## THE PROBLEM
In the material below, find each line with the string "realizar" and copy it.

*-*-*

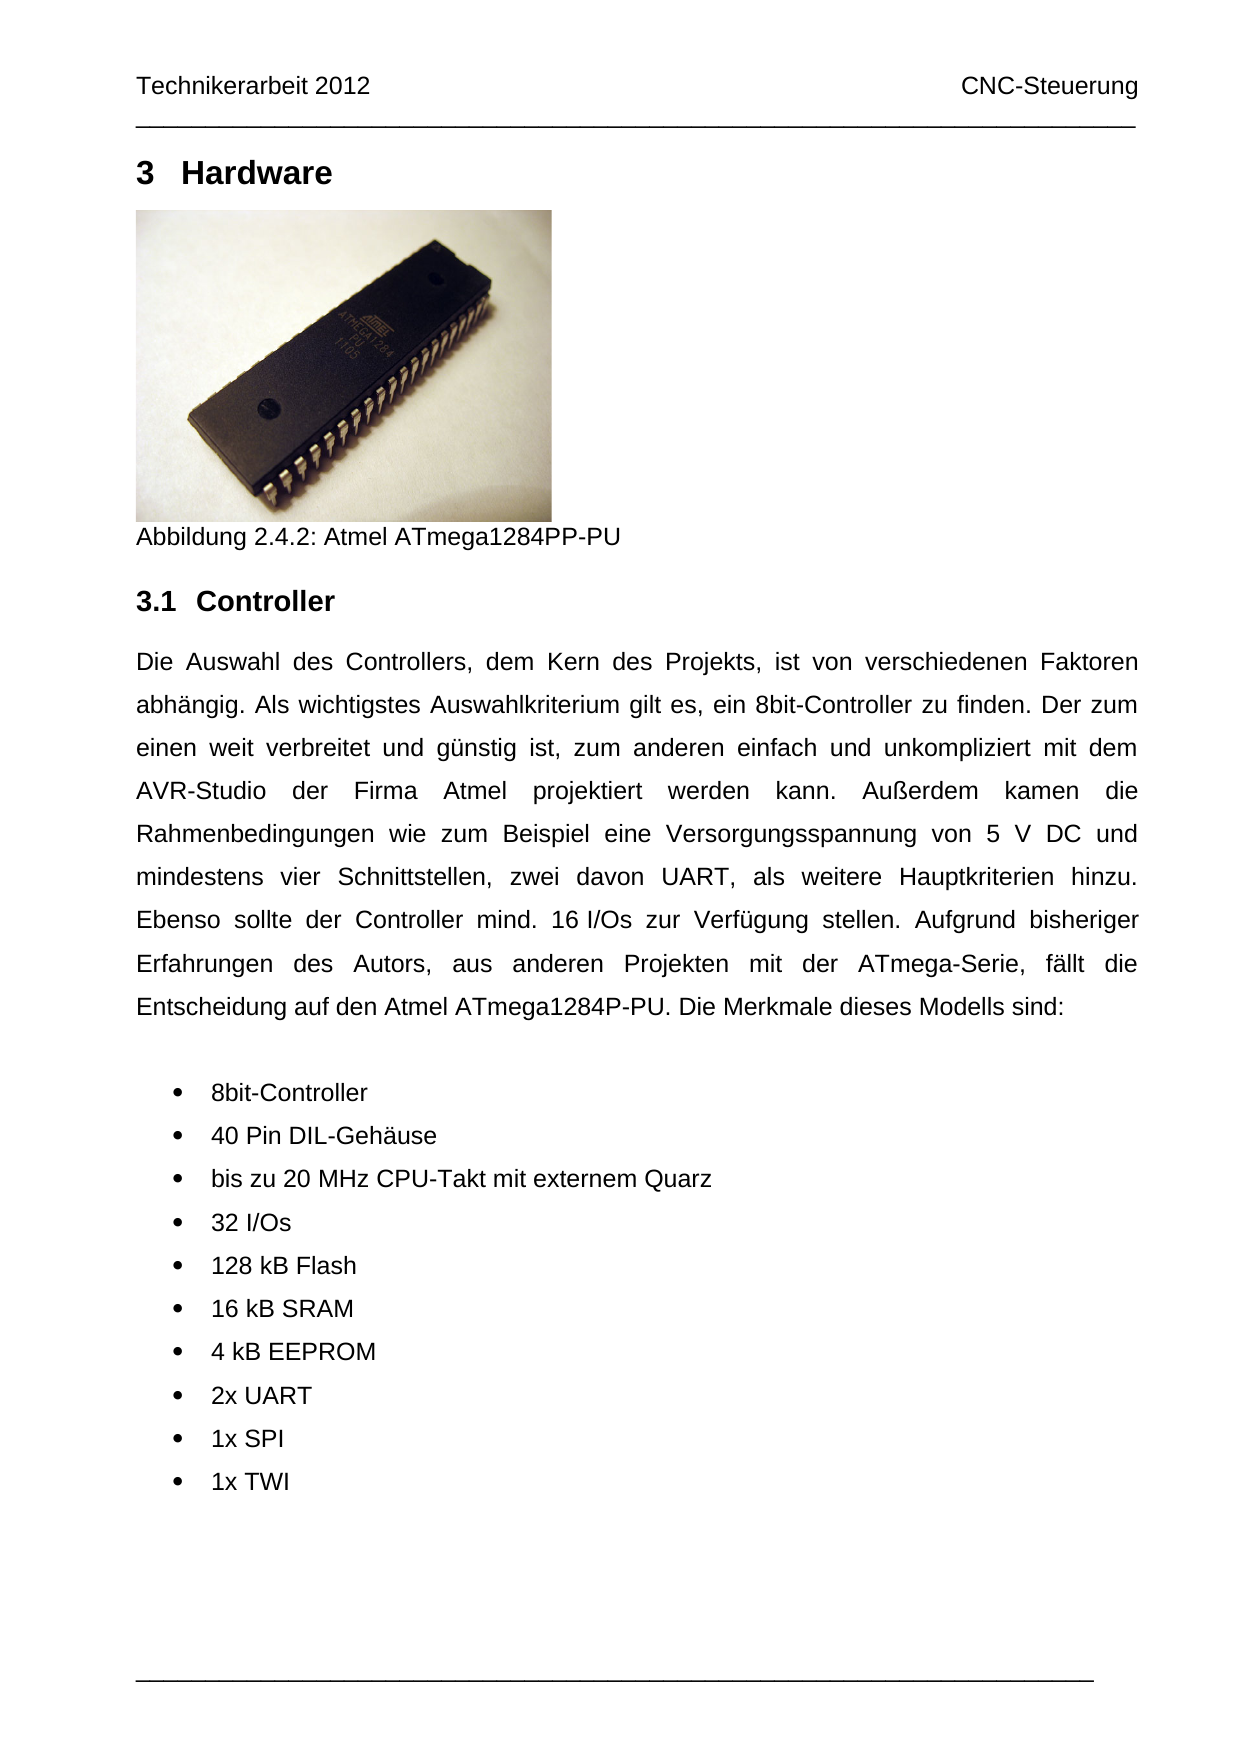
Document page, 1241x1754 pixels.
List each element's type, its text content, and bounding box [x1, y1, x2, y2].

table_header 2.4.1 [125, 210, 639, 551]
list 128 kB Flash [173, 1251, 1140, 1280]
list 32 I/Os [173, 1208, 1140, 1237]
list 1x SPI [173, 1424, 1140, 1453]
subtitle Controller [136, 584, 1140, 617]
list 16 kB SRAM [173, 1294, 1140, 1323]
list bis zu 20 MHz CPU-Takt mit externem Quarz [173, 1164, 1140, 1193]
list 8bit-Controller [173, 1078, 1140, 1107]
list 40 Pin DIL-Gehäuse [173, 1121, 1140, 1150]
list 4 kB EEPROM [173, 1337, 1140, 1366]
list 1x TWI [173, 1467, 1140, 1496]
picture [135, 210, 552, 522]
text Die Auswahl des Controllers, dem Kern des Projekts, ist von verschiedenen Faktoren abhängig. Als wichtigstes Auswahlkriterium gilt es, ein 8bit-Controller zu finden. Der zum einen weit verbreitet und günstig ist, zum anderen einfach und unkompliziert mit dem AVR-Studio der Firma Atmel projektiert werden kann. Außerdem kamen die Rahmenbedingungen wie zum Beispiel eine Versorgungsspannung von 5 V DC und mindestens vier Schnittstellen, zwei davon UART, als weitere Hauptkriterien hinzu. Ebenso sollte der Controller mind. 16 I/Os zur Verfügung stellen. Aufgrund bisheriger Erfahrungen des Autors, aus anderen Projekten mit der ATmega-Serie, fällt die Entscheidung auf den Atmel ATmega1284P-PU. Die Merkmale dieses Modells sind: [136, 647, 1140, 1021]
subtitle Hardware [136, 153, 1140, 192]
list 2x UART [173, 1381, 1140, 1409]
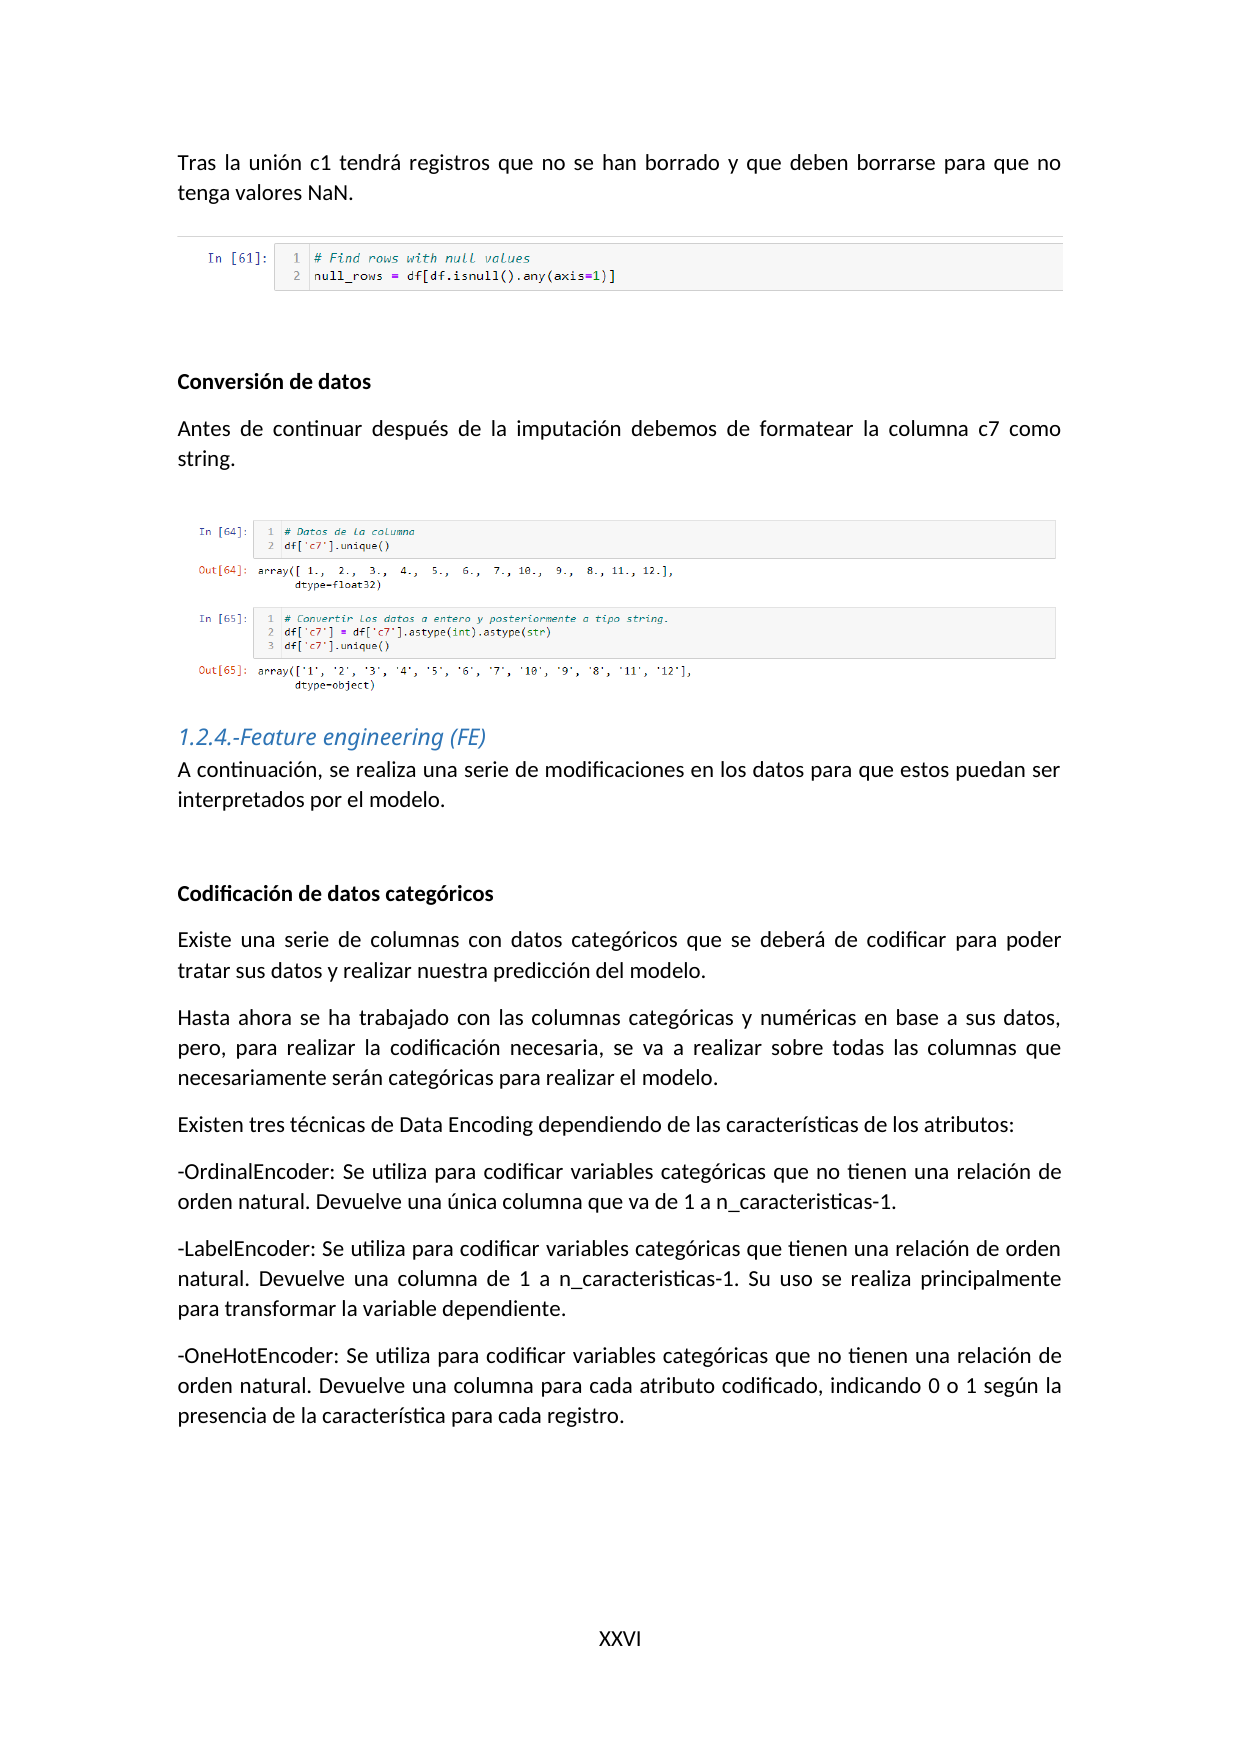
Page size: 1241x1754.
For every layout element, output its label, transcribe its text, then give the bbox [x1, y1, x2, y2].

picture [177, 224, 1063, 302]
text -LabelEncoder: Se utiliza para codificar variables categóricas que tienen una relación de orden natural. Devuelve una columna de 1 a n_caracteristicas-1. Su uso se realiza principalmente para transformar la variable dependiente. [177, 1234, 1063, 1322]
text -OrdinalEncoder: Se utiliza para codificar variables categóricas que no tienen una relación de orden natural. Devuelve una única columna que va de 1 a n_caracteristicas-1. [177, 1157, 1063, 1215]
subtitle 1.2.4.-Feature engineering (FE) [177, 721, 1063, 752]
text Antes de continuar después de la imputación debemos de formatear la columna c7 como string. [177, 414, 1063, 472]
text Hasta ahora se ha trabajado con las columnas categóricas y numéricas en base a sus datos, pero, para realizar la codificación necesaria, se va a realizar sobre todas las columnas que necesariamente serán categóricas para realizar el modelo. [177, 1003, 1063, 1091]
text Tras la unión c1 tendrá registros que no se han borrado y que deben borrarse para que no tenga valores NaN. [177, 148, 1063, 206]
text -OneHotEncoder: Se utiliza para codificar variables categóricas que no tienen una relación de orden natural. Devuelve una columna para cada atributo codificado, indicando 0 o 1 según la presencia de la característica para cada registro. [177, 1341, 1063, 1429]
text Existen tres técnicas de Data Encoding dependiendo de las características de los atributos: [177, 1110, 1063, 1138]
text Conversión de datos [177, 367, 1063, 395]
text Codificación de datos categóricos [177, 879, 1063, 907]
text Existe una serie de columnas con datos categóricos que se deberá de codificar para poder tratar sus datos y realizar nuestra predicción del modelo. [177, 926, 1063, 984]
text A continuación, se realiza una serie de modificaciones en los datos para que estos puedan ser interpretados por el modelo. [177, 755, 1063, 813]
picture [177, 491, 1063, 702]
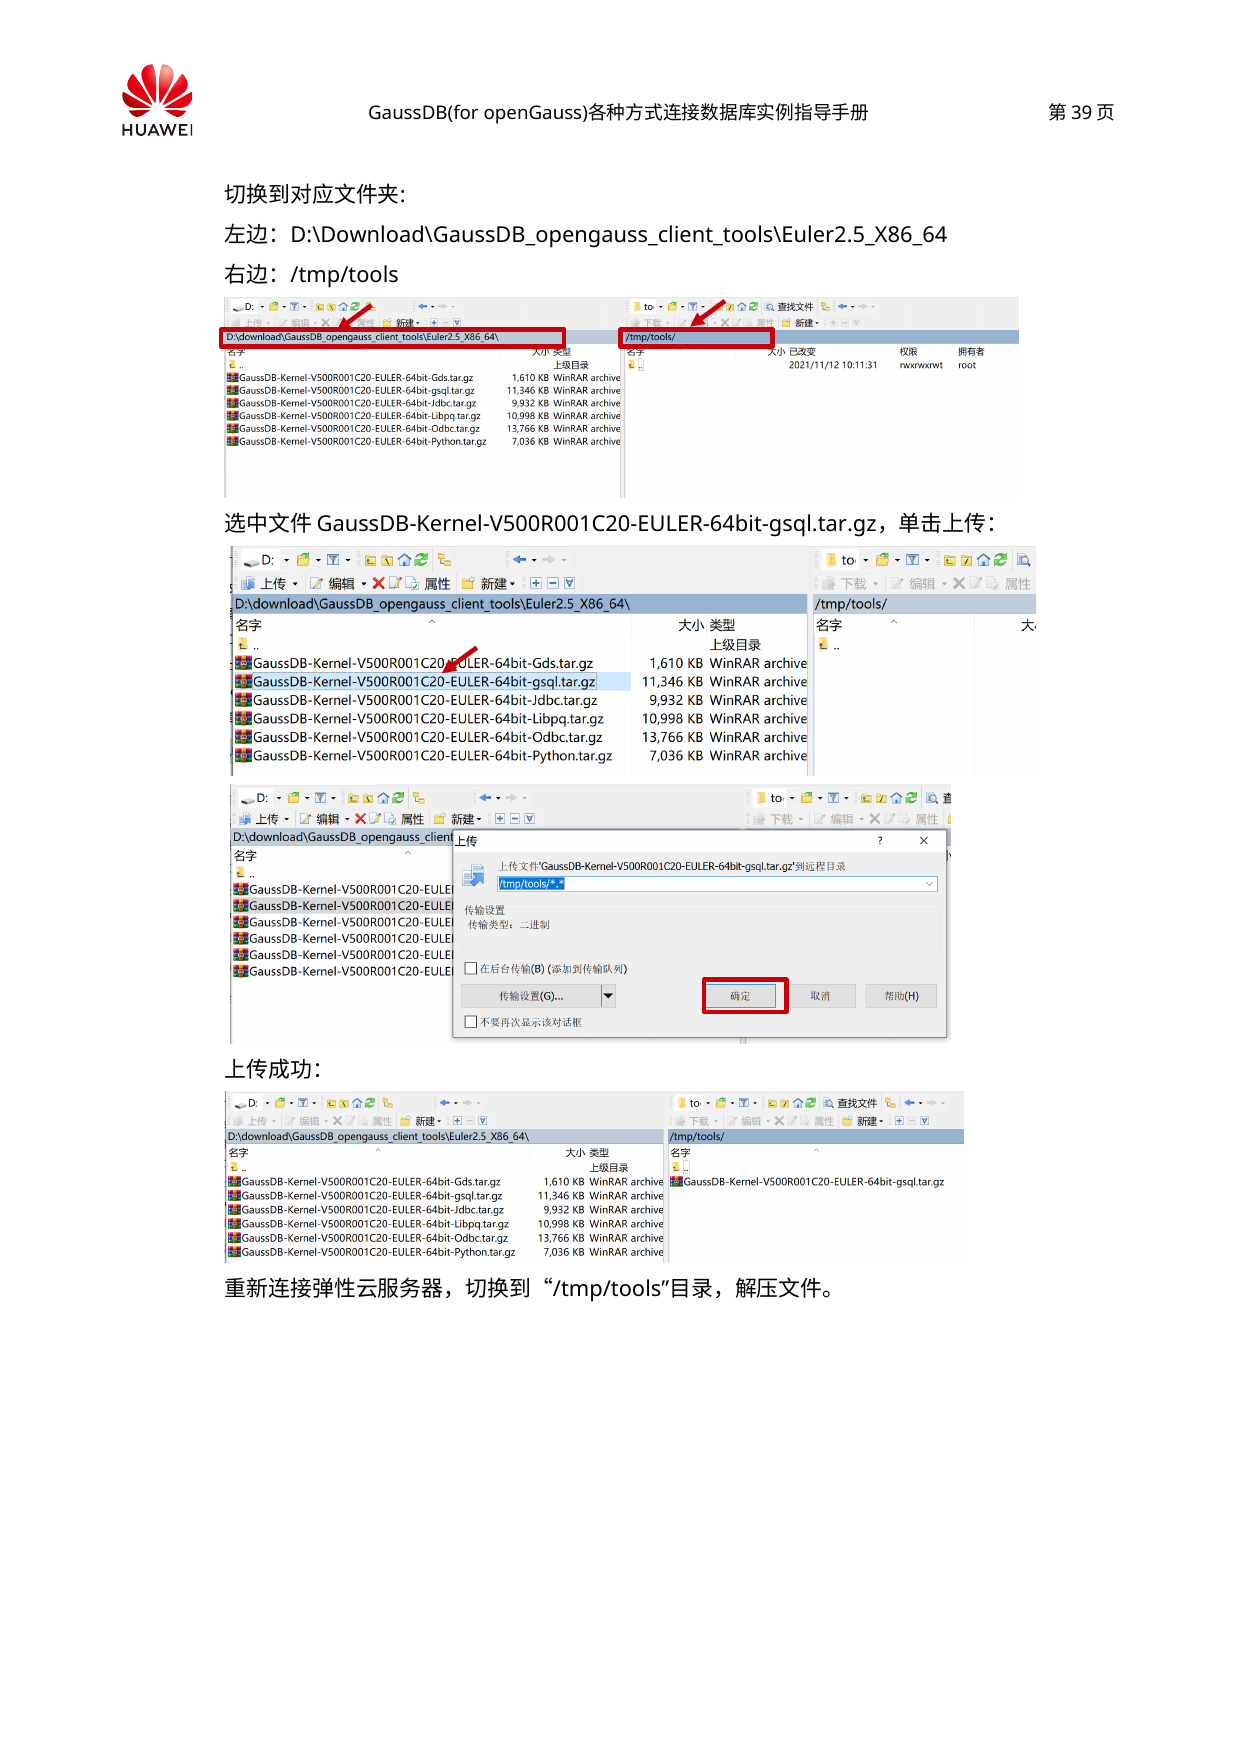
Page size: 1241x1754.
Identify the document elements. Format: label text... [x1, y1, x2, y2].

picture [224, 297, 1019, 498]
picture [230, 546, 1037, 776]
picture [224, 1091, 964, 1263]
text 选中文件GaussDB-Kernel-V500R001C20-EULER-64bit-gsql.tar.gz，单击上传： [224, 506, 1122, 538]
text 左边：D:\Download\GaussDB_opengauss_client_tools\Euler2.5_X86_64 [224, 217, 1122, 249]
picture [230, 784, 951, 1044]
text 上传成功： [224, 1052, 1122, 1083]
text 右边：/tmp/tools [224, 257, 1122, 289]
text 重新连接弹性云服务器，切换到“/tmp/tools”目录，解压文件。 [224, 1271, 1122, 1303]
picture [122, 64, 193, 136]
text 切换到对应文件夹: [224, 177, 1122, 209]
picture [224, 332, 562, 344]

*-*-*

## YOUR SOLUTION
text Hasta ahora se ha trabajado con las columnas categóricas y numéricas en base a sus datos, pero, para realizar la codificación necesaria, se va a realizar sobre todas las columnas que necesariamente serán categóricas para realizar el modelo. [177, 1003, 1063, 1091]
text Existe una serie de columnas con datos categóricos que se deberá de codificar para poder tratar sus datos y realizar nuestra predicción del modelo. [177, 926, 1063, 984]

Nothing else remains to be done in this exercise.